PROBLEM REQUIREMENTS - Go through the entries below and tally the lines holding "canto"; please reply with the number only.
★ ★ ★
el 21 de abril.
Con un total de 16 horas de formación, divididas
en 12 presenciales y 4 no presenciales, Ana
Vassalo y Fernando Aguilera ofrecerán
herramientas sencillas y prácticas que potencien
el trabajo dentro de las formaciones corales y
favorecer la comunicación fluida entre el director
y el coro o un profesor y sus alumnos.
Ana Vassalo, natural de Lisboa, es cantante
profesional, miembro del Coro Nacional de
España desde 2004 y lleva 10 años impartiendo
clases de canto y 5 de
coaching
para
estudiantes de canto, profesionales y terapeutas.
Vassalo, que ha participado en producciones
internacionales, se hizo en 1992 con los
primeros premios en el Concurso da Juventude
★ ★ ★
SOLUTION FOR THIS PROBLEM - 2